Sudáfrica se enfrenta a dos importantes pruebas en la Copa Confederaciones de este verano. Por un lado, y a nivel extradeportivo, este país africano debe demostrar que está preparado para afrontar una cita de estas características (con la vista puesta en el Mundial 2010) y, por otro, que posee un combinado nacional capaz de obtener algún logro.
No será sencillo demostrar esto último, puesto que, Sudáfrica si está presente en la Copa Confederaciones es por su calidad de anfitriona y no porque se haya adjudicado algún título de mérito, tal y como sucede con el resto de participantes. Sin embargo, a su favor, juega el estar en casa rodeada del apoyo de su gente y aupada por la motivación de lograr un buen resultado pese a partir como uno de los combinados más débiles.
Para lograr el objetivo, Joel Santana, el técnico que ocupó el banquillo de los bafana bafana cuando se fue Carlos Alberto Parreira, cuenta con pocos efectivos y más después de dejar fuera de la lista de preseleccionados a la estrella del equipo, Benni McCarthy.
El técnico del equipo sudáfricano ha castigado al jugador por 'pasar' de los amistosos frente a Noruega y Portugal alegando una presunta lesión de rodilla que, sin embargo, no le ha impedido jugar con el Blackburn Rovers.
Sin él, los pilares del equipo son Bernard Parker (Estrella Roja) en la delantera, Steven Pienaar (Everton) en el centro del campo, y Nasief Morris (Recreativo de Huelva) en defensa.
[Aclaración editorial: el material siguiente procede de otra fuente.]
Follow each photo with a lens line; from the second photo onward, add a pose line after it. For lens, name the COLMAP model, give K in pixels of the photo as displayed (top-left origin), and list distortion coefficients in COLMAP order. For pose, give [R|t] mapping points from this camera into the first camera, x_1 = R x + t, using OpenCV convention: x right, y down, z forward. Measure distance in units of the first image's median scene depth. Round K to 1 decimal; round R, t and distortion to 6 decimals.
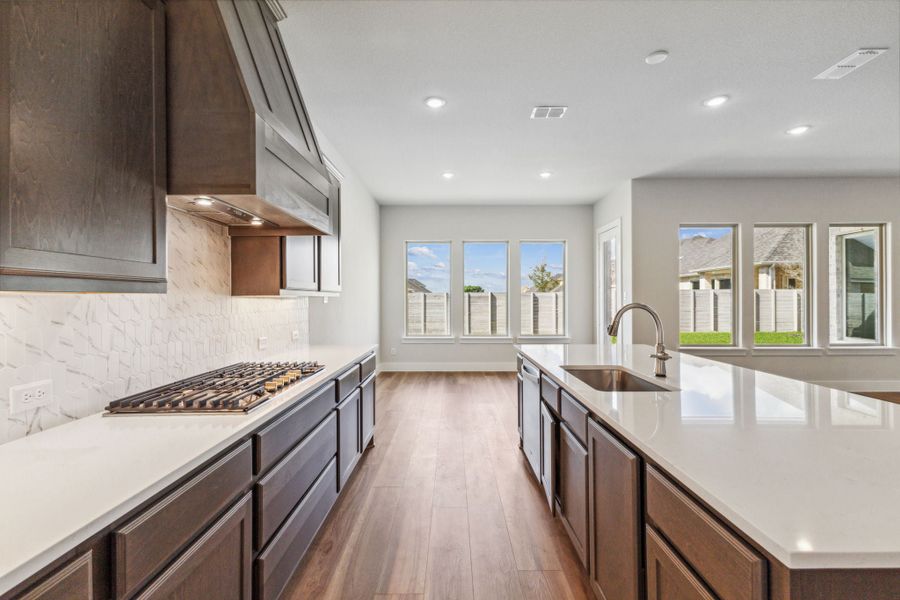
lens RADIAL K [[389.8, 0, 450.0], [0, 389.8, 300.0], [0, 0, 1]] dist [0.006392, -0.000291]
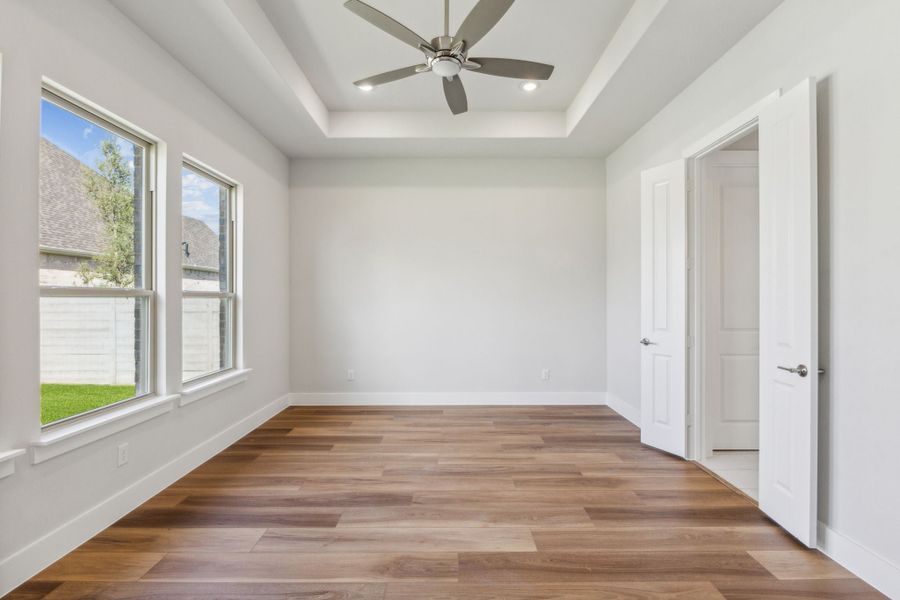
lens RADIAL K [[389.8, 0, 450.0], [0, 389.8, 300.0], [0, 0, 1]] dist [0.006392, -0.000291]
pose [[-0.016021, -0.002739, 0.999868, 0.477080], [-0.005341, 0.999982, 0.002653, -0.002687], [-0.999857, -0.005297, -0.016036, 0.497267]]
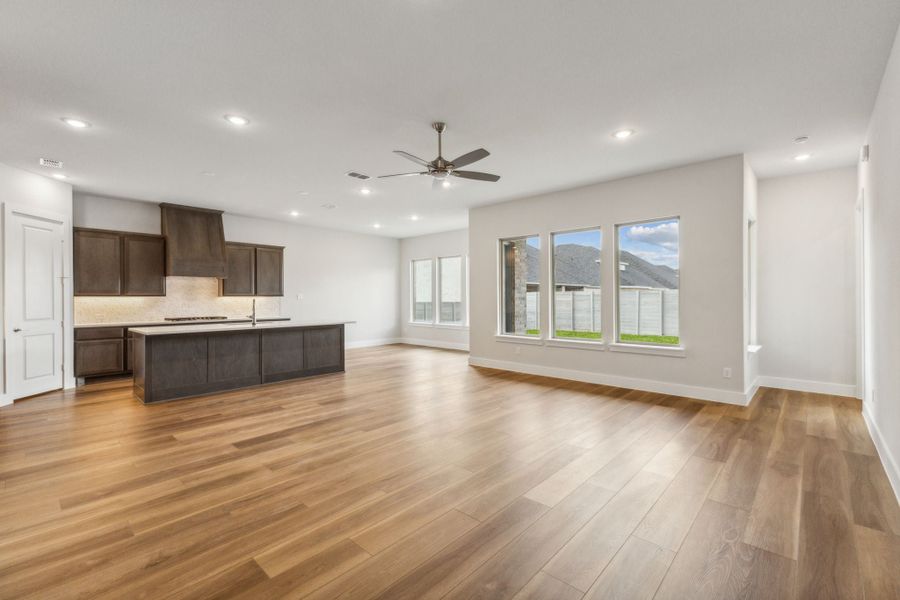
lens RADIAL K [[389.8, 0, 450.0], [0, 389.8, 300.0], [0, 0, 1]] dist [0.006392, -0.000291]
pose [[0.738927, 0.006086, -0.673758, 1.042317], [-0.002788, 0.999978, 0.005975, -0.000020], [0.673779, -0.002536, 0.738928, -0.046570]]
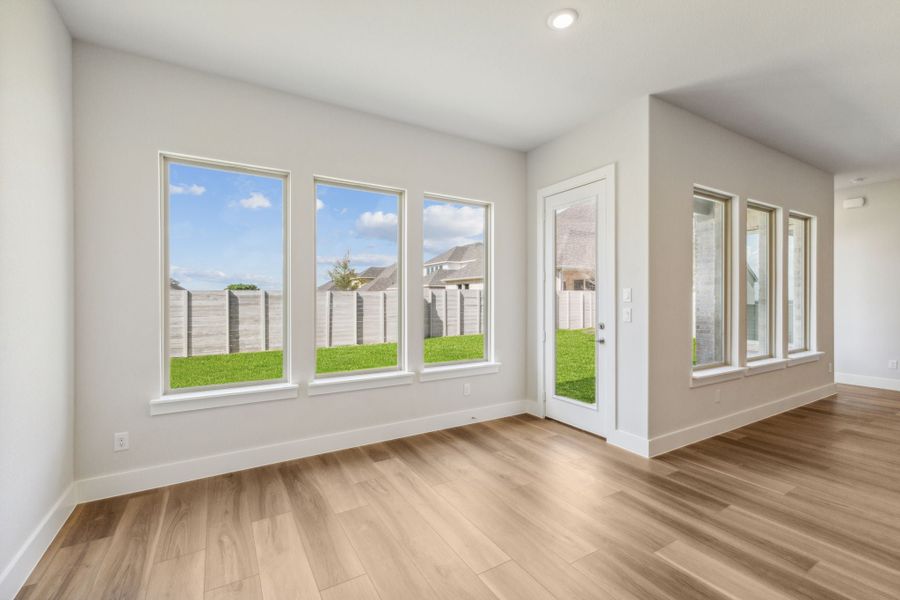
lens RADIAL K [[389.8, 0, 450.0], [0, 389.8, 300.0], [0, 0, 1]] dist [0.006392, -0.000291]
pose [[0.852611, -0.002302, 0.522541, -0.073488], [0.002578, 0.999997, 0.000199, -0.003056], [-0.522540, 0.001178, 0.852614, 0.508699]]
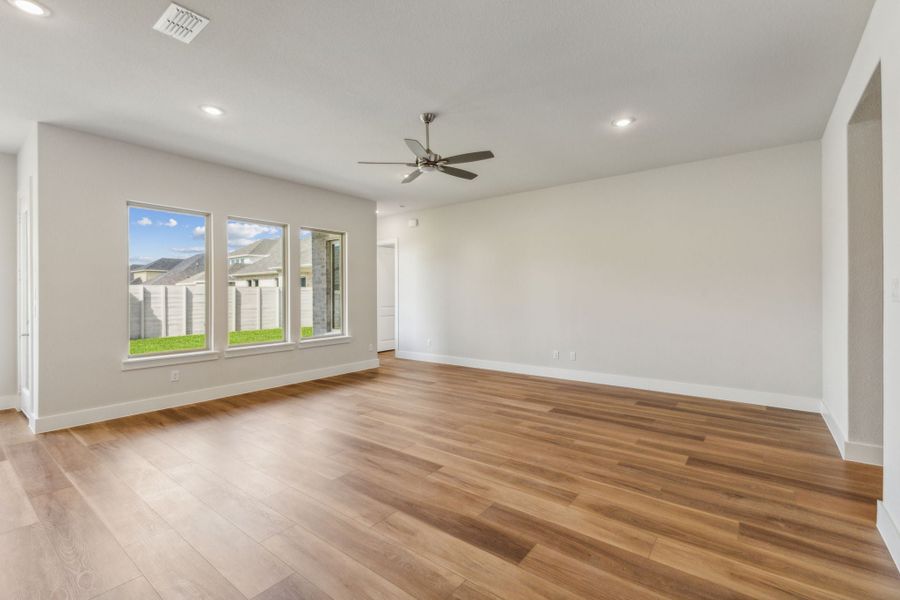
lens RADIAL K [[401.1, 0, 450.0], [0, 401.1, 300.0], [0, 0, 1]] dist [0.015740, 0.000264]
pose [[0.607057, -0.011036, 0.794582, 0.260653], [0.005414, 0.999938, 0.009752, -0.001345], [-0.794640, -0.001618, 0.607079, -0.001069]]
Sin ánimo de desencantar a nadie, no es ningún secreto que las opciones de Sudáfrica son escasas aunque, por suerte, se haya encuadrada en el mismo grupo que Iraq y Nueva Zelanda, dos rivales bastante asequibles.
España, que también se encuentra en el grupo A, es la gran favorita para llegar a semifinales y a la final de esta cita veraniega.